■ **Given passage**
——
Columnist Nick Cady says only lawyers could like a bill moving through the Legislature. ( Bureau of Land Management/Flickr )

The House Committee for Agriculture and Natural Resources recently advanced House Bill 3103, which contains new regulatory requirements and avenues to sue the state over logging on state forests.

The bill requires the state forester to set a “sustainable timber harvest level” a minimum of once every ten years but also requires the level be re-established any time there is a change in forest management or any time a fire, landslide or wind event changes the conditions of state forest land.

Anyone familiar with forest management in Oregon will know that changes in forest conditions and associated management changes are annual occurrences. Not only does the statute require an annual establishment of a timber harvest level for state lands but also requires this “sustainable timber harvest level” be established through administrative rule.

An administrative rule requires notice, comment, and public meetings. There are a host of detailed and involved rulemaking requirements. This extensive process will be required every time a new harvest level is established.

Further, the state can be sued every time this level is established or not established, not just for procedural defaults in the rulemaking process, but also over compliance with the numerous, vague criteria in the statute.

The Oregon Department of Forestry , the timber industry and conservationists are going to disagree on what constitutes an appropriate level of “sustainable harvest,” and it will likely take years of litigation to cement interpretations of all these differing terms.

The bill also expressly authorizes injunctive relief pending the resolution of disagreements over the sustainable harvest level, which could result in the suspension of all timber harvest of state lands until the court agrees on a final number.

Given that this will take years, and will likely advance to higher courts, it is incredibly likely some area of state forest will burn in the meantime, prompting the entire process to start over, or another round of litigation to start in parallel. 

Section 3 of HB 3103 provides a specific right of action to sue the state if it fails to set or revise this harvest level. So anytime the forest conditions change on any state forest lands — which happens every year — the timber industry could sue the state for brushing off or failing to establish a new harvest level.

This would follow numerous full administrative rulemaking processes; notices, comments, all day public meetings. You can smell the public tax dollars burning.
——
■ **Provided material**
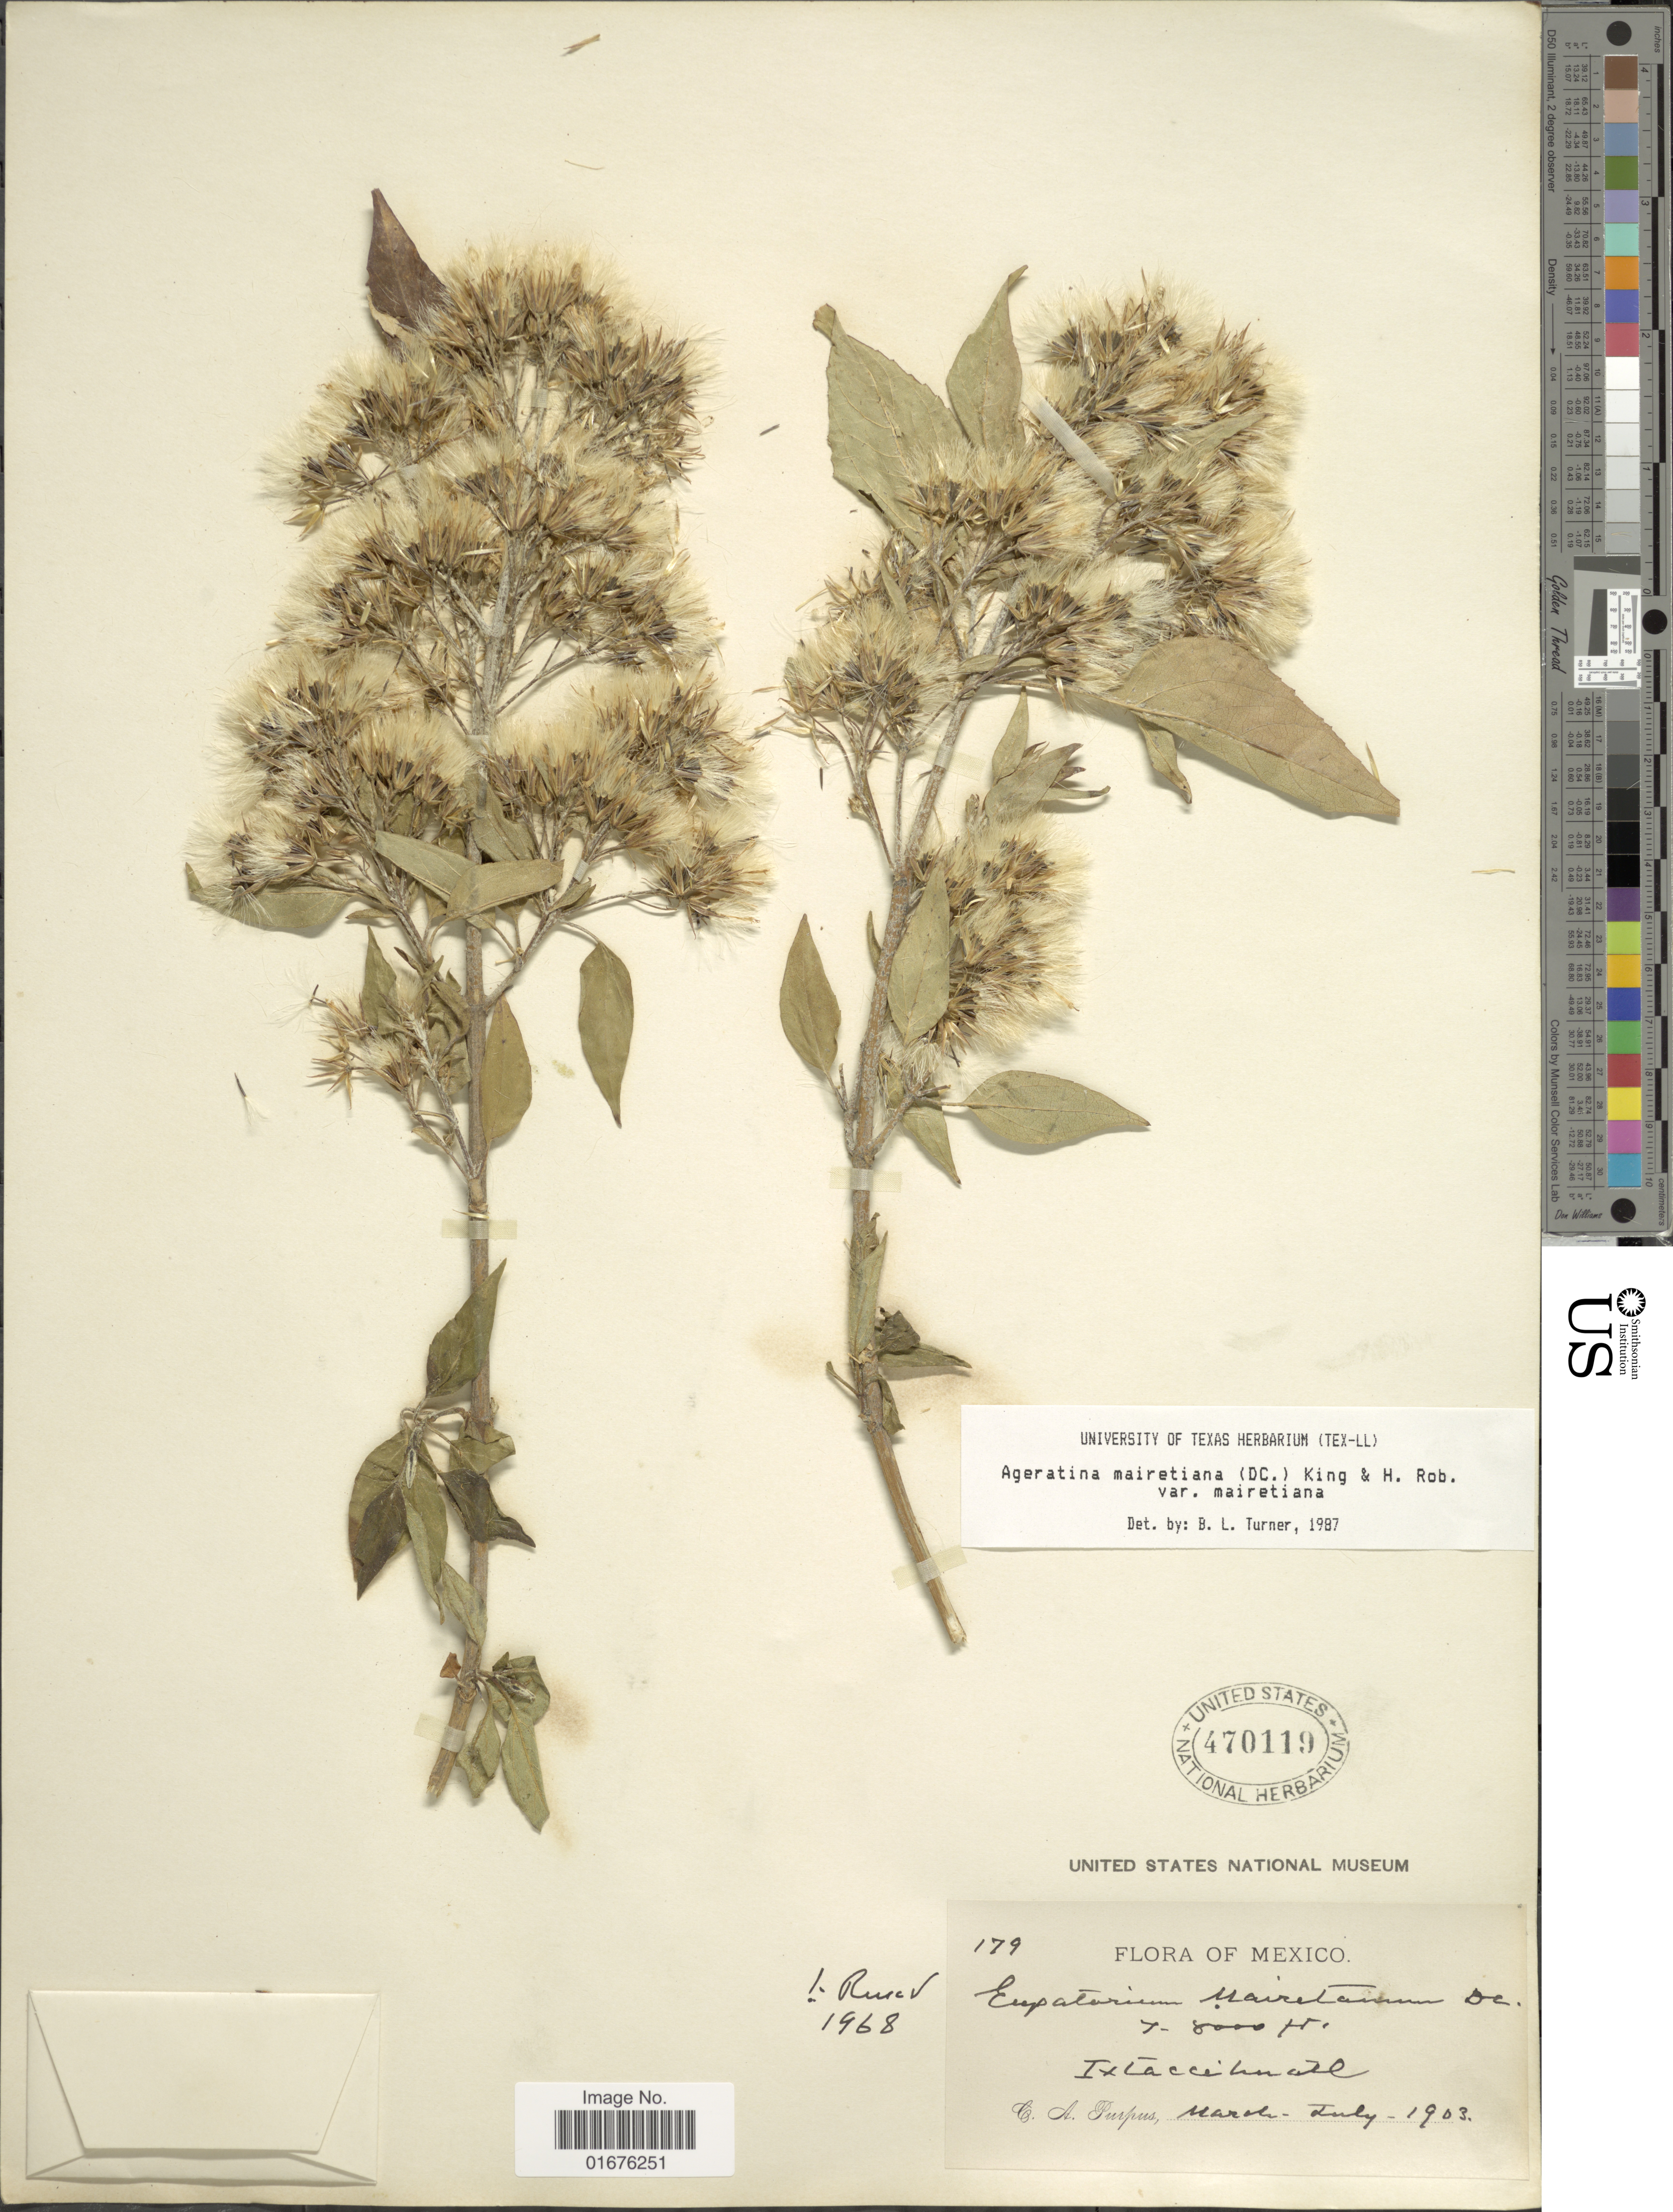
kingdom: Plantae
——
■ **Task brief**
Pick up the column on Oregon's House Bill 3103 after its last sentence and carry it further. The data isn't needed for this.

■ **The output**
Finally, the bill allows lawsuits against the state for failing to manage state forest land in line with the sustainable harvest level. It is unclear how this provision would work; and across what time frame? What if no one is buying the timber given pricing concerns or a decline in housing construction given market turmoil?

The provision again explicitly allows for judicial injunctions, but again, it is unclear how this provision would even work. Injunctions prevent activities, they cannot require the government to plan and auction timber sales to unwilling buyers. The uncertainty and vagueness will again require decades of judicial explanation and intervention.

The entire purpose of the state securing a Habitat Conservation Plan for state forests is to put to bed the decades of legal fighting over logging on these public lands. It will provide protections for older forests and waterways and provide a sustainable and predictable supply of timber. 

As an environmental attorney who has sued the Department of Forestry for illegal logging, you might think I would be all for new ways to sue the state, but I have a family and friends, and do not want to spend the remainder of my days litigating these arbitrary cases.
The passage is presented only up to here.